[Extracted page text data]
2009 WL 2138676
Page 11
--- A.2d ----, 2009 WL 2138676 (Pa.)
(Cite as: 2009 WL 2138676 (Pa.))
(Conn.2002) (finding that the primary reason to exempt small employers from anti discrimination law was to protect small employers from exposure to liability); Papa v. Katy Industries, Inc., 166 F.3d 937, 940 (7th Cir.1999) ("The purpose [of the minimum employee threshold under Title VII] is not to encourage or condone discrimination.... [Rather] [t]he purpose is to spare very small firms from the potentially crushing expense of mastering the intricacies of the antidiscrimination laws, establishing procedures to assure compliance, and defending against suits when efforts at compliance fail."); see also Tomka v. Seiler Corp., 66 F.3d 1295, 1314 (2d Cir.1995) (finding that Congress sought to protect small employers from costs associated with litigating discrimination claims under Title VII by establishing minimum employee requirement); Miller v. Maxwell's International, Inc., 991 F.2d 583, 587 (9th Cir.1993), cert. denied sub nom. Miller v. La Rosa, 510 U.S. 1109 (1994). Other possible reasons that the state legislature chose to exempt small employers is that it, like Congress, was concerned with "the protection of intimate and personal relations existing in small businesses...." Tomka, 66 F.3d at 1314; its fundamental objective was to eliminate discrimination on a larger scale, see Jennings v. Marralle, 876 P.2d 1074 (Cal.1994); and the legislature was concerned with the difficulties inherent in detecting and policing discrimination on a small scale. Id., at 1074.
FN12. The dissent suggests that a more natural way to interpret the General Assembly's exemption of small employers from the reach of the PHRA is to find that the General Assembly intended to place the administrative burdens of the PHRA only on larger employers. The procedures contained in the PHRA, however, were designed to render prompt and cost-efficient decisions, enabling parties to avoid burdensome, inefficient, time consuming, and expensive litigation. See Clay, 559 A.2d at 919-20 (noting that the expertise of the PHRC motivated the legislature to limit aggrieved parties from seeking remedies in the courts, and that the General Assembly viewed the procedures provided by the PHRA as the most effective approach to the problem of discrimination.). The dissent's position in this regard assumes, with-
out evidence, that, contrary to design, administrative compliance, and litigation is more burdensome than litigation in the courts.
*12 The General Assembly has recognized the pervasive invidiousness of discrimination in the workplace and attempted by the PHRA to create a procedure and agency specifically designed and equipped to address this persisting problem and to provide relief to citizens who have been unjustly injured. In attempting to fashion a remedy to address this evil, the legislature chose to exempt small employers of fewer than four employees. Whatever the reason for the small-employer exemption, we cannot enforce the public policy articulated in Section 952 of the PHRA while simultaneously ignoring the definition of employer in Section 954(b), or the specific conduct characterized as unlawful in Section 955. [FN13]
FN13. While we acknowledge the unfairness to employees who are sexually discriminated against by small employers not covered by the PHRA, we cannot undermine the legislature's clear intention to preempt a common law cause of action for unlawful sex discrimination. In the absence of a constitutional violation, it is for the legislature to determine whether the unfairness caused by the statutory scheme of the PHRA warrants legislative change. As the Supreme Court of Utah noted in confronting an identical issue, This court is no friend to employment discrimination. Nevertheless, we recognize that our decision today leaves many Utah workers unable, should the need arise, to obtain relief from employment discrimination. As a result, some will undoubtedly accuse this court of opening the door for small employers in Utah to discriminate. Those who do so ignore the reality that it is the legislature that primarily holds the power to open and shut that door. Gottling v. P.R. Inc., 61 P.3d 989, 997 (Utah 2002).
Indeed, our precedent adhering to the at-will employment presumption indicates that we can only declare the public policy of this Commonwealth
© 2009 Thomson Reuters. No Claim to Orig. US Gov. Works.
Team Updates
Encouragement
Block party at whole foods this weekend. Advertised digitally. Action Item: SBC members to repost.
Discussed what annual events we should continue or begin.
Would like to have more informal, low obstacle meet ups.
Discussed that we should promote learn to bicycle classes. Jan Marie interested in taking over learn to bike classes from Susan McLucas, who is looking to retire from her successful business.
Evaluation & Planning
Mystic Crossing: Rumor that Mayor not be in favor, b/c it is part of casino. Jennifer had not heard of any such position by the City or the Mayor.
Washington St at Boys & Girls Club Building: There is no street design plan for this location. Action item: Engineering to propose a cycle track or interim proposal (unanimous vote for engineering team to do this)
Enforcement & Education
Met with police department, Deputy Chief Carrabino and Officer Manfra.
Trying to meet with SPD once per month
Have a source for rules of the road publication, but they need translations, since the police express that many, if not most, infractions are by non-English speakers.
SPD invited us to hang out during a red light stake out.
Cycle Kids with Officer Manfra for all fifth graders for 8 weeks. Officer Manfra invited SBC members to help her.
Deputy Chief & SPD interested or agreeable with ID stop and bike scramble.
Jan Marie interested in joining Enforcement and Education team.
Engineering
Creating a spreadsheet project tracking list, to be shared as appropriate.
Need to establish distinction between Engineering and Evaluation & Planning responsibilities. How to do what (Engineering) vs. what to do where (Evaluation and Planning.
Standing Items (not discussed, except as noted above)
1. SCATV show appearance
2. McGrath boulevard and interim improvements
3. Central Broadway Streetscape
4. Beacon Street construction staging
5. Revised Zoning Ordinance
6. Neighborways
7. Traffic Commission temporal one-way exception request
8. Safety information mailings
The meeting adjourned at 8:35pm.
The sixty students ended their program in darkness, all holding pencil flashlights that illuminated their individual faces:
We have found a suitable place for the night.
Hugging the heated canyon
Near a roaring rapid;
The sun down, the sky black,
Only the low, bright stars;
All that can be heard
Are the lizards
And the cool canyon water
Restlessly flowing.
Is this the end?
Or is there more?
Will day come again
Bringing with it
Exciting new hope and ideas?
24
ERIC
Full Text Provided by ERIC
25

Activity = What lines above contain the word "bike"? Please copy each one.

Answer area =
Discussed that we should promote learn to bicycle classes. Jan Marie interested in taking over learn to bike classes from Susan McLucas, who is looking to retire from her successful business.
Deputy Chief & SPD interested or agreeable with ID stop and bike scramble.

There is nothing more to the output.